2. um cinema que se empenha em dar espaço para que o povo se expressasse diretamente, sem intermediação, herdeiro do CPC e de um certo Cinema Novo.
 
3. um cinema feito por realizadores egressos das camadas populares (não intelectuais de classe média, mas autênticos "homens do povo", como José Mojica Marins, Nilo Machado e Ozualdo Candeias), para citar três casos.

No Seminário, percebi uma propensão dos debatedores para um modelo de cinema que seja uma síntese das duas definições acima, com as adequações que a atualidade impõe. Mais do que isto, que o modelo de filme brasileiro defendido seria aquele que tematiza de forma lúcida e consciente o país, que formula uma visão ou interpretação da realidade nacional socialmente coerente e politicamente consistente e que, numa situação verdadeiramente ideal, o faça dentro de um estilo e linguagem cinematográfica também inconfundivelmente "brasileiros". De uma certa forma eu concordo com esta perspectiva, embora ache, para usar uma fórmula nada original, que o cinema que temos nem sempre é o cinema que queremos (como o país, diga-se de passagem).

A luta que se trava em torno do modelo ideal de cinema popular, como outras lutas semelhantes, não deve apontar um vencedor. Há quem defenda um certo tipo de cinema popular como uma "questão de sobrevivência". Este é o caso da diretora dos filmes de Xuxa, a Tizuka Yamasaki. Depois de ter atingido dois milhões de espectadores com SuperXuxa contra o Baixo Astral (1987) e dobrado esta cifra em Lua de Cristal (1990), Xuxa ficou 10 anos afastada do cinema. Seu retorno com Xuxa Requebra, lançado no verão 2000, com distribuição da Fox Film, foi um avassalador sucesso. Na época do lançamento, a diretora Tizuka, que já havia dirigido Lua de Cristal, declarou que achava importante esse tipo de filme. Além de permitir-lhe o exercício continuado da profissão - enquanto preparava outros projetos pessoais -, contribuía para a consolidação do cinema popular no Brasil.

Dados para análise >>
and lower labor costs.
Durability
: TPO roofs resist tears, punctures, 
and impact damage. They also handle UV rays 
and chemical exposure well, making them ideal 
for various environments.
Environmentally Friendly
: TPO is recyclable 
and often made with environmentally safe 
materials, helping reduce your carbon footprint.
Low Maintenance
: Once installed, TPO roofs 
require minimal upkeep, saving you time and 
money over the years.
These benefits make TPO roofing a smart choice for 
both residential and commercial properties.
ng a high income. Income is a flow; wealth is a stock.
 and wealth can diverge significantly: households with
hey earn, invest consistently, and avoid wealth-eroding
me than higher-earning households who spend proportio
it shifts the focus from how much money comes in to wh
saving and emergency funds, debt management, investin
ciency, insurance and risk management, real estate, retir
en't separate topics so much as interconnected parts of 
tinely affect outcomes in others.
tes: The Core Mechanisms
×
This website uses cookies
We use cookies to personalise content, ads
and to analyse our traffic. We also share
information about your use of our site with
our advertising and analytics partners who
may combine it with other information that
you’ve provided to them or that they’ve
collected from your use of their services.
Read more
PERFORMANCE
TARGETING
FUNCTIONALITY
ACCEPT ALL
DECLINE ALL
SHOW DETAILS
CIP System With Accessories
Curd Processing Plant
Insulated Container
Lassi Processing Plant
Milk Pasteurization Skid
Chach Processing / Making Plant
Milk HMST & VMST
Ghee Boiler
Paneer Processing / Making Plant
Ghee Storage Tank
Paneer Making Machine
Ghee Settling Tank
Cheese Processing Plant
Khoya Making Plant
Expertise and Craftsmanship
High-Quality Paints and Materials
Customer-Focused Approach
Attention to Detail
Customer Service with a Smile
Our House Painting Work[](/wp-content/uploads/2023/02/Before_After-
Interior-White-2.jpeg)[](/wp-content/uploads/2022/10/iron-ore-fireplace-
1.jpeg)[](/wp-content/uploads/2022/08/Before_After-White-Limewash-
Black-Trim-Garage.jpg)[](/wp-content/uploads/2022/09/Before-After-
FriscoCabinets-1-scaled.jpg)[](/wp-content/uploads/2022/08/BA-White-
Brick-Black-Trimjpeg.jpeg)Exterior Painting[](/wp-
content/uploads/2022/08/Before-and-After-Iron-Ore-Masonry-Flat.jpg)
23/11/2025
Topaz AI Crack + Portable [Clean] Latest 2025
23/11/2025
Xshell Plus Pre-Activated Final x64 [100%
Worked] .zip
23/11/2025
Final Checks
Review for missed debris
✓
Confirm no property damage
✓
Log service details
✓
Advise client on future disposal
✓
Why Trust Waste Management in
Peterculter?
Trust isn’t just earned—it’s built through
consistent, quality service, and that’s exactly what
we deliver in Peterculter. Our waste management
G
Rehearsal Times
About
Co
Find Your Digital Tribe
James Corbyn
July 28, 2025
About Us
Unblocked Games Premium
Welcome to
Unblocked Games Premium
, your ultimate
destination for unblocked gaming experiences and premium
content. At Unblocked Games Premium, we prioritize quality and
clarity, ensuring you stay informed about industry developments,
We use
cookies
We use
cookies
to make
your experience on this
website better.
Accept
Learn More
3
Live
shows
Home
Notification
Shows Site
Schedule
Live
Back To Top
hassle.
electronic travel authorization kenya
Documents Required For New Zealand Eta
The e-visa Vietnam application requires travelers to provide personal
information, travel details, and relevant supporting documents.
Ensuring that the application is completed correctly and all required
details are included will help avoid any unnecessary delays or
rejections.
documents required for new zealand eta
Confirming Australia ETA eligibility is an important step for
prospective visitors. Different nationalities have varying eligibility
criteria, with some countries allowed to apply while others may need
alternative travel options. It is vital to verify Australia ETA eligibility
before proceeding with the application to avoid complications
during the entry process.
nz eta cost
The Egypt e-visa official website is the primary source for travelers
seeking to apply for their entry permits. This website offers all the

Problemas e tarefas >>
1 > Reescreva o trecho do texto sobre cinema popular que abre com as palavras "A luta que se" e fecha com "popular no Brasil.", trocando "cinema popular" por "cinema de massa".
2 > Segundo o texto sobre cinema popular, quantos espectadores o filme SuperXuxa contra o Baixo Astral atingiu?

Soluções das tarefas >>
1 >
A luta que se trava em torno do modelo ideal de cinema de massa, como outras lutas semelhantes, não deve apontar um vencedor. Há quem defenda um certo tipo de cinema de massa como uma "questão de sobrevivência". Este é o caso da diretora dos filmes de Xuxa, a Tizuka Yamasaki. Depois de ter atingido dois milhões de espectadores com SuperXuxa contra o Baixo Astral (1987) e dobrado esta cifra em Lua de Cristal (1990), Xuxa ficou 10 anos afastada do cinema. Seu retorno com Xuxa Requebra, lançado no verão 2000, com distribuição da Fox Film, foi um avassalador sucesso. Na época do lançamento, a diretora Tizuka, que já havia dirigido Lua de Cristal, declarou que achava importante esse tipo de filme. Além de permitir-lhe o exercício continuado da profissão - enquanto preparava outros projetos pessoais -, contribuía para a consolidação do cinema de massa no Brasil.

2 > Dois milhões de espectadores.